Mercedes Team Principal Toto Wolff suggests the German marque is not yet ready to give up development on its 2023 Formula 1 car.

Despite Lewis Hamilton achieving the team’s first pole position of the year on Saturday in Hungary, the British driver was unable to finish on the podium and trailed home 39.1s behind race winner Max Verstappen.

After Aston Martin made remarkable strides over the winter to be a regular podium scorer early in the season, McLaren has now emerged as a front-running force since introducing a significant upgrade package.

The Woking-based squad have finished ahead of the lead Mercedes car at each of the past three grands prix, with Lando Norris taking successive second places.

Although Mercedes retain a comfortable hold on second place in the Constructors’ Championship and the gap to Red Bull remains larger than ever, Wolff insists the Brackley side won’t give up on its W14 car.

“I wouldn’t want to give up any season,” Wolff declared.

“You can see how McLaren has leapfrogged everybody else with an update that they didn’t expect to be that powerful.
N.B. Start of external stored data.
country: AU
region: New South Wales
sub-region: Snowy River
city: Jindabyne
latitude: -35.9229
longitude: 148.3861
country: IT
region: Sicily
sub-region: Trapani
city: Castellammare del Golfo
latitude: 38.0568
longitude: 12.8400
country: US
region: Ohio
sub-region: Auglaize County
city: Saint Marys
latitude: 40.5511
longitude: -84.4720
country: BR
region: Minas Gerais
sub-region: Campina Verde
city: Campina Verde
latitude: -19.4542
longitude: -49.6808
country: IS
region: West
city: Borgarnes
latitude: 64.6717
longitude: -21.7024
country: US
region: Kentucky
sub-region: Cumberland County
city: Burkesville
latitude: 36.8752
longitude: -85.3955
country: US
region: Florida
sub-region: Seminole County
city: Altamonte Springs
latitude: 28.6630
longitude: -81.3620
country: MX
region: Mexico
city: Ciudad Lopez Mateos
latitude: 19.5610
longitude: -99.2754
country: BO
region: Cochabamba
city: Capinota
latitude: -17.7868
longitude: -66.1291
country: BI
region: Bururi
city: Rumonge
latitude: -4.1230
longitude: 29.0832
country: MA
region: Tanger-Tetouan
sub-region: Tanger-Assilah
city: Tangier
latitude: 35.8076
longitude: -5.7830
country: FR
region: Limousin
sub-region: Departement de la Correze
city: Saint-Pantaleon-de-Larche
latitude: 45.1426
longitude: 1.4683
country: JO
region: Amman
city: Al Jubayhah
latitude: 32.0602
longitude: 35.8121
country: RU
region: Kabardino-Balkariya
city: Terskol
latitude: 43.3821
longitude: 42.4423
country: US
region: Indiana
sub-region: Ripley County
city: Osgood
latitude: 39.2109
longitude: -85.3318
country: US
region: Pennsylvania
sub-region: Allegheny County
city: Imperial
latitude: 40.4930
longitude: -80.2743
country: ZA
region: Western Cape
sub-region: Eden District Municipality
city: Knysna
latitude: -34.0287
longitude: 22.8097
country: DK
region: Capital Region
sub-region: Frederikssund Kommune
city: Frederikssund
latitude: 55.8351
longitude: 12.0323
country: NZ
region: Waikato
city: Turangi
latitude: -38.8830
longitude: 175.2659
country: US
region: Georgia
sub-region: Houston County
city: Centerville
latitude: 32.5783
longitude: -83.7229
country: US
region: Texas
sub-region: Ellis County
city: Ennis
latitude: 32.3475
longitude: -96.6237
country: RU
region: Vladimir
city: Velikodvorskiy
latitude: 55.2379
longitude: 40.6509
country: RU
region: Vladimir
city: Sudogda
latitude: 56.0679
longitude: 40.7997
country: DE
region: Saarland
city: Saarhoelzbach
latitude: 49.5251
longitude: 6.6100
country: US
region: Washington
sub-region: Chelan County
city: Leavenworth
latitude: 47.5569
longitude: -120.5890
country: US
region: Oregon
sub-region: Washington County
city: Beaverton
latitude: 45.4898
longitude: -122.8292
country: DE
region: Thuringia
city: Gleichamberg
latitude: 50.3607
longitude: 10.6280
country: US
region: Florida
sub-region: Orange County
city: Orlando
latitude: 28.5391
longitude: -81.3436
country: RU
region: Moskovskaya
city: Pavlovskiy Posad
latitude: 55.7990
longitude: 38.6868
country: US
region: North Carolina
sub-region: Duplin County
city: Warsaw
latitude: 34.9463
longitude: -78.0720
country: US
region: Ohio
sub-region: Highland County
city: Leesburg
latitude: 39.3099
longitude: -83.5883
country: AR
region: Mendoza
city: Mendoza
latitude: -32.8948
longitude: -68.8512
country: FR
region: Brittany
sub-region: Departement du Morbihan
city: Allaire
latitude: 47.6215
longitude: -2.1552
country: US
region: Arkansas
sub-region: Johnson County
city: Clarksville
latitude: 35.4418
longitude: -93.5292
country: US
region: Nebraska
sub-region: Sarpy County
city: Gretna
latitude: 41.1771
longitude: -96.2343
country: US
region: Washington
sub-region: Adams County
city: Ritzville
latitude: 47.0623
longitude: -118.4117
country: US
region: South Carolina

Whatever it was, they gained a second probably and leapfrogged Aston Martin, Ferrari and moved in as really strong contenders at the beginning of the season are now nowhere.

“We just need to continue working, chipping away at our understanding and unlocking potential in the car as did Aston Martin over the winter or McLaren during the season. We won’t give up.”

Verstappen’s Hungary triumph marked Red Bull’s 12th consecutive victory to set a new record for the most wins achieved successively by a team in F1 history.

Pole sitter Lewis Hamilton (GBR) Mercedes AMG F1 celebrates in qualifying parc ferme with the team. 22.07.2023. Formula 1 World Championship, Rd 12, Hungarian Grand Prix, Budapest, Hungary, Qualifying Day.

The Dutchman’s 33.7s margin of victory was the greatest the 2023 season has seen to this point, prompting Wolff to acknowledge after the race “It’s like a bunch of Formula 2 cars against a Formula 1”.

Therefore, asked if there was enough potential in Mercedes’ current philosophy to catch Red Bull in 2024, Wolff responded: “I think we need a lot of changes in 2024.

“The direction our team is developing is really quite interesting and we see opportunities and we are not shying away of leaving no stone unturned, looking at every single concept.”

Without Mercedes recording a 1-2 finish at the penultimate round in Brazil last season Red Bull would have won all of the previous 22 races to take place.

But despite Verstappen and Red Bull’s crushing advantage at the Hungaroring on Sunday, Wolff isn’t concerned about the entertainment aspect of the sport.

“Why I love this sport is that it is meritocratic,” the Austrian chief explained. “Entertainment follows sport and not the other way round. We can’t create a balance of performance or anything that would level out the field, it is what it is.

“We had these years with Mercedes where we finished one and two every single race and that was certainly not great for entertainment purposes, and that’s why we just need to work better and get ourselves back into contention,” he continued. “Because many fans would have left frustrated after yesterday thinking that we were really close together, keen to watch what happens today, and then they see one car just disappear into the sunset.”

Although its Sunday showing marked a disappointment compared to the high of Saturday, Mercedes still extended its advantage over Aston Martin for second place in the Constructors’ standings.